Reynolds nodded and rubbed his hands together. "Good. That will take care of the public, now we need a plan for the budget committee."
"Sir," Brown said, "we need to find out what made the Anumians attack our crew. We need to understand them as a people. If we understand where we went wrong, maybe we can prevent it from happening with the next aliens we meet."
"I was thinking along the same lines. What we find might be more relevant than you think," Reynolds said.
"We do have a good bit of information about the Anumians, ma'am," Scott said. "We should be able to examine it to see what happened and why."
Brown pursed her lips. "We will put our best people on it, sir. I think Sargent Thompson is a history buff, we can have him look at the history text and periodicals. Our scientists in –"
"I feel we need to attack this situation with something better than our best people, Colonel," Reynolds said.
"What could be better than our best people, sir?" Confusion was clear on Brown's face.
"You are right, sir." Scott sat up straighter. "I see where you're going. That would improve our results. We will have to be careful to make sure we maintain confidentiality with whoever we bring in."
Brown shot forward in her chair glaring at Reynolds. "Wait, are you suggesting we put civilians on this project?" Her eyes realized they should not be so bold with a superior officer and looked away. "Sir."
"No, I am not suggesting it," Reynolds said. "I am ordering it. We need the absolute best in the fields of biology, botany, and socio-history. We will need to bring in people for botany and socio-history."
Brown leaned forward. This time, her arms forgot whom they were addressing and slammed down onto the table. "With respect, our people are good, sir."
"They are good, but we want the absolute best," Reynolds said.
Scott nodded rocking back and forth in his chair. "I agree, sir. We need the absolute best on this project because this is the most important discovery in mankind's history. If we are seen as having held back, it will not look good. But if I may ask, why botany and socio-history?"

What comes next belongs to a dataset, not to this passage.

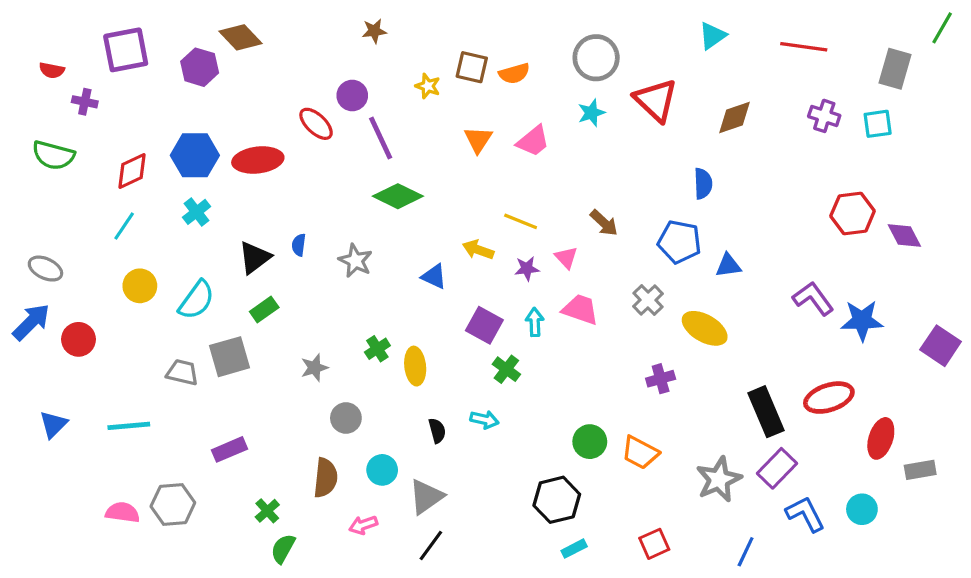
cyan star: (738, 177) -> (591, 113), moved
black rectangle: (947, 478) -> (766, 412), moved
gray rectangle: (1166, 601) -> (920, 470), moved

"We already have very good biologists in the GA," Reynolds said. "We don't have experts in plants or history, at least history not involving war. We need a botanist to examine all the plant samples. There are promising possibilities according to a few of the vlogs I saw."
"That makes sense, sir," Scott said, "but what about the historian?"
"Socio-historian. There is a big difference. Socio-historians look at history, but they do so in relation to a group of people to get an understanding of what made them what they are today or at any period in time. We need to understand these Anumians."
"But is it worth the risk to bring in civilians on this, sir?" Brown asked.
"This is not a discussion," Reynolds said almost as a whisper and through tight lips. "Brown, you are ordered to accept the civilians we will select to work with you on this project."
Brown fell back into her chair. "Yes, sir."
Reynolds could tell it would not go easy for whomever he assigned to her. He hoped she was not too hard on them. He would have to keep an eye on that situation.
"Good," Reynolds said. "Now that we conquered that issue, we need to discuss the budgeting matter. I have two ideas on how to improve our financial position. First, if we decide to release these documents, I have an idea that will make that quite profitable. I am going to put someone to work on that possibility just in case."
Scott laughed. "You sound more like a businessman than a general, sir."
Reynolds smiled. "I have learned to be flexible. If I make a terrible businessman, I have another idea that will appeal to the budgeting committee and put the GA into a strong position again."
Scott leaned forward with both hands on the arms of his chair. "What's that, sir?"
"The vlogs say they found large quantities of tallumite on Anuma."
Brown's frown disappeared, and she whistled.